An easy way to see this: $20,000 per year in government benefits will be interpreted quite differently by those who can earn $30,000 or $80,000. The resulting disincentives for those with fewer means — to work, to get married, to save, etc. — discouraged many people from engaging in productive, long-term behaviors. This encouraged a cycle of poverty, which undermined the work ethic and family structure and stability. (Murray develops this theme more fully in his recent book Coming Apart.)

Of course, there’s more to life than incentives and narrow understanding of economics. Other social changes also undermined family structure and stability, making things even worse. The results have not been pretty: lower labor-force participation for able-bodied males, dramatic increases in children from single-parent households, etc.

In 1996, federal welfare reform stifled some of the worst aspects of the original War on Poverty. States gained more control and were encouraged to experiment with policy design. This new freedom was attractive to states and almost certainly a better way to implement policy. On something as complex as welfare policy, trying 50 different things is almost certainly better than insisting on a single federal approach.

In particular, states were told to implement “time limits” — to lessen the damage to long-term incentives. And they were encouraged to use “categorization and discernment” in doling out benefits — distinguishing between the particular needs of those in poverty (e.g., job skills, transportation, child care).

Although welfare policy continues to be problematic, Losing Ground’s work on welfare’s inherent disincentives still echoes over time. Hopefully, in the years to come, we will gain more ground than we’ve been losing.

In Pursuit of Happiness and Good Government

I learned about In Pursuit of Happiness and Good Government through an article in Reason magazine during the 1992 election. The editor asked a number of influential thinkers to recommend a book for the new president to read (whether Bush or Clinton). The most frequent choice was In Pursuit of Happiness and Good Government, a book about which I had not even heard.
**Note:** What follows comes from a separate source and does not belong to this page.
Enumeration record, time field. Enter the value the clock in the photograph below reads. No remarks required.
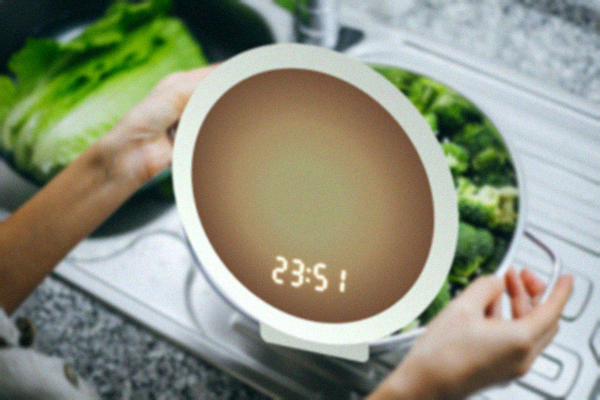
23:51
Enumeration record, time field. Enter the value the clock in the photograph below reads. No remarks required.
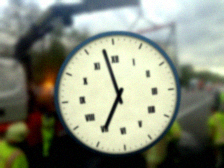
6:58
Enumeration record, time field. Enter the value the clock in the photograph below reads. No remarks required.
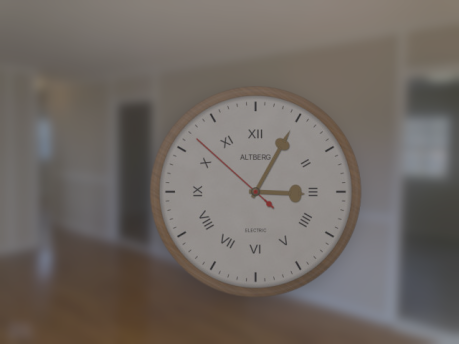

The book has never been all that popular, because it talks about policy in broad terms. But its general approach is also what makes it so valuable. In a word, what are we trying to accomplish with public policy and what are the constraints in using government to achieve various ends?

Murray uses a modified version of psychologist Abraham Maslow’s “Hierarchy of Needs” exercise as his framework: material needs, safety, dignity and self-esteem, and self-actualization. Individuals have goals in each category. It follows that government policy should aim to be helpful — or at least to avoid harm — in each of those categories.

Murray notes that there are often trade-offs between the categories, especially with public policy. What if government policy makes a modest gain in one area, but at the expense of other goals? For example, the government might provide material support in a way that undermines dignity or self-actualization. This leads to vital but often overlooked questions about effective policy.

Murray also describes “thresholds” and “enabling conditions.” Thresholds are the minimal amounts of a category required to have a satisfying life. For example, one needs “enough” food, clothing, shelter, human relationships, etc. — to survive and at least minimally thrive. Reaching the thresholds is vital. Exceeding thresholds can certainly be an improvement, but, on average, the gains are surprisingly modest. For example, people report similar levels of happiness whether they are barely above or far above threshold levels.

“Enabling conditions” can be considered part of a government’s responsibility — setting up “conditions” that enable people to achieve happiness on their own terms. For example, government should help provide safety for its citizens; might provide material support up to a threshold for the indigent; and should broadly establish a general environment in which people can pursue dignity and self-actualization in their daily lives. Again, getting to thresholds is vital. Beyond that, government will not be able to accomplish nearly as much — and might easily interfere with the pursuit of happiness, given policy trade-offs.

With a more thorough view of personal and policy goals, the possibility of trade-offs looms large. Early in the book, Murray conducts a thought experiment: If you and your spouse were to die, would you rather that your children be raised by people in Thailand who have the thresholds in terms of material goods and safety — and completely share your values? Or would you rather have them raised by Americans who are wealthy but have troubling values? Most people would choose the former, implying that there’s much more to life and happiness than access to material standards of living.

Murray concludes with the role of what author and political theorist Edmund Burke called “little platoons” — the small, community-based groups (schools, churches, civic groups, etc.) in which we find much of our support, friendship, resources, etc. In little platoons, we’re more likely to find fulfillment and true help — not just for material goals but to pursue the higher ends for which we have been created. State and federal governments are not little platoons, but they play a vital role in establishing an environment in which little platoons can be effective.

In Pursuit of Happiness and Good Government continues to be a must-read for those who are interested in implementing (good) public policy. Murray doesn’t provide a ton of answers. But in the context of complex issues like personal happiness and public policy, asking good questions is at least half of the answer. If your New Year’s resolutions include reading on public policy, put this book at the top of your list.

The author, an adjunct scholar of the Indiana Policy Review Foundation, is a professor of economics at Indiana University Southeast.